Bunuel wrote:
If pq/10 is an integer, is p/5 an integer?
(1) q/2 is an integer
(2) p is a prime number
pq/10 can also be written as p/5 * q/2: this product is given to be an integer. We have to determine whether p/5 is an integer or not.
(1) q/2 is an integer. And product of this integer q/2 with p/5 is also an integer. Now in this case p/5 could be integer or it could be not.
Eg, say q/2 is 4, and p/5 is 1, then the product 4*1 is an integer. Or say q/2 is 4 and p/5 is 0.5, here also the product 4*0.5 is an integer.
So we cannot be sure whether p/5 is an integer or not.
Not sufficient.
(2) This is definitely not sufficient.

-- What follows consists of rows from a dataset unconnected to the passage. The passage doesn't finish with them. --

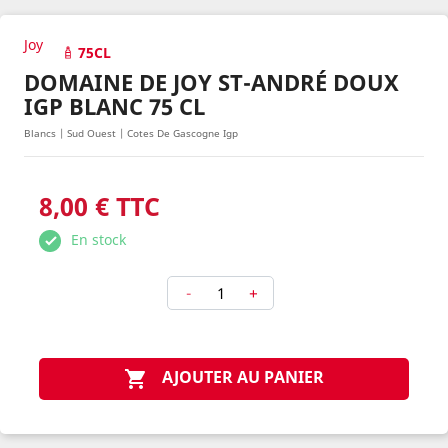
Joy
75CL
DOMAINE DE JOY ST-ANDRÉ DOUX
IGP BLANC 75 CL
Blancs | Sud Ouest | Cotes De Gascogne Igp
8,00 € TTC
En stock
-
+
AJOUTER AU PANIER
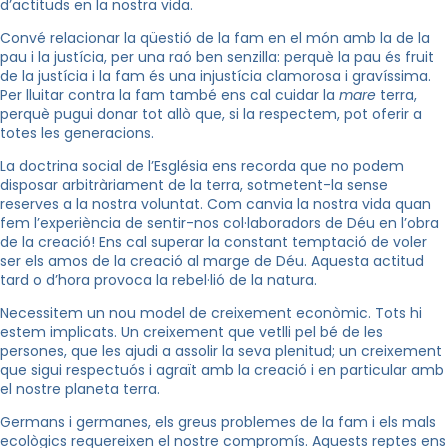
d’actituds en la nostra vida.
Convé relacionar la qüestió de la fam en el món amb la de la
pau i la justícia, per una raó ben senzilla: perquè la pau és fruit
de la justícia i la fam és una injustícia clamorosa i gravíssima.
Per lluitar contra la fam també ens cal cuidar la
mare
terra,
perquè pugui donar tot allò que, si la respectem, pot oferir a
totes les generacions.
La doctrina social de l’Església ens recorda que no podem
disposar arbitràriament de la terra, sotmetent-la sense
reserves a la nostra voluntat. Com canvia la nostra vida quan
fem l’experiència de sentir-nos col·laboradors de Déu en l’obra
de la creació! Ens cal superar la constant temptació de voler
ser els amos de la creació al marge de Déu. Aquesta actitud
tard o d’hora provoca la rebel·lió de la natura.
Necessitem un nou model de creixement econòmic. Tots hi
estem implicats. Un creixement que vetlli pel bé de les
persones, que les ajudi a assolir la seva plenitud; un creixement
que sigui respectuós i agraït amb la creació i en particular amb
el nostre planeta terra.
Germans i germanes, els greus problemes de la fam i els mals
ecològics requereixen el nostre compromís. Aquests reptes ens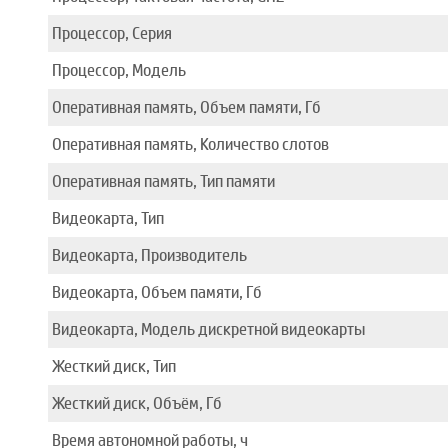
Процессор, Серия
Процессор, Модель
Оперативная память, Объем памяти, Гб
Оперативная память, Количество слотов
Оперативная память, Тип памяти
Видеокарта, Тип
Видеокарта, Производитель
Видеокарта, Объем памяти, Гб
Видеокарта, Модель дискретной видеокарты
Жесткий диск, Тип
Жесткий диск, Объём, Гб
Время автономной работы, ч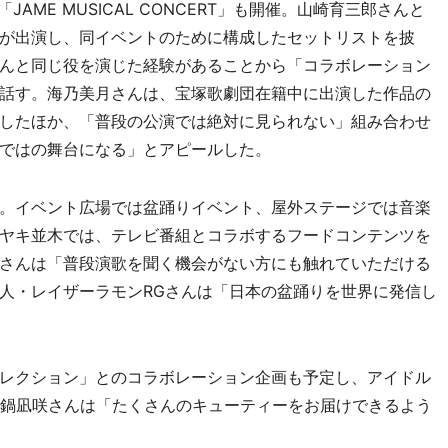
ME MUSICAL CONCERT」も開催。山崎育三郎さんと
が出演し、同イベントのために構成したセットリストを披
んと同じ役を演じた経験があることから「コラボレーション
話す。海乃美月さんは、宝塚歌劇団在籍中に出演した作品の
したほか、「普段の公演では絶対に見られない」組み合わせ
ではの舞台になる」とアピールした。
。イベント広場では盆踊りイベント、屋外ステージでは音楽
ヤキ並木では、テレビ番組とコラボするフードコンテンツを
さんは「普段演歌を聞く機会がない方にも触れていただける
人・レイザーラモンRGさんは「日本の盆踊りを世界に発信し
レクション」とのコラボレーション企画も予定し、アイドル
演。真鍋凪咲さんは「たくさんのキューティーをお届けできるよう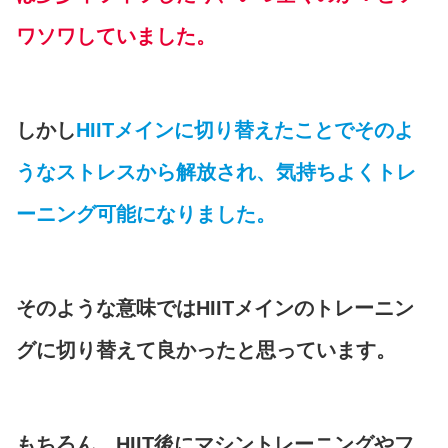
ワソワしていました。
しかし
HIITメインに切り替えたことでそのよ
うなストレスから解放され、気持ちよくトレ
ーニング可能になりました。
そのような意味ではHIITメインのトレーニン
グに切り替えて良かったと思っています。
もちろん、HIIT後にマシントレーニングやフ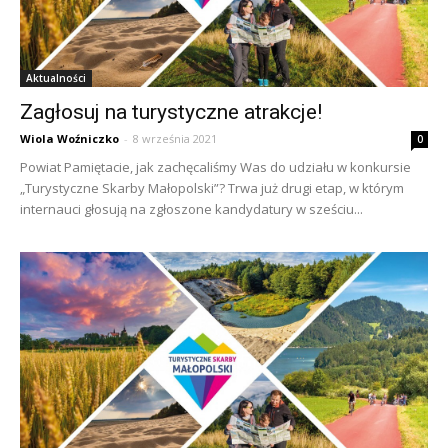
Aktualności
Zagłosuj na turystyczne atrakcje!
Wiola Woźniczko
-
8 września 2021
0
Powiat Pamiętacie, jak zachęcaliśmy Was do udziału w konkursie
„Turystyczne Skarby Małopolski”? Trwa już drugi etap, w którym
internauci głosują na zgłoszone kandydatury w sześciu...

Eg if p is 5, then p/5 is an integer. But if p is 2, then p/5 is not an integer. '
Not sufficient.
Combining the two statements, p is a prime number, q/2 is an integer, and the product of q/2 * p/5 is also integer.
So lets say, q/2 = 4, p=5. Here the product 4*5 is an integer, p is a prime number and p/5 is an integer.
Now lets say, q/2 = 5, p=2. Here the product 5*2 is an integer, p is a prime number BUT p/5 is NOT an integer.
Not sufficient. Hence
E answer.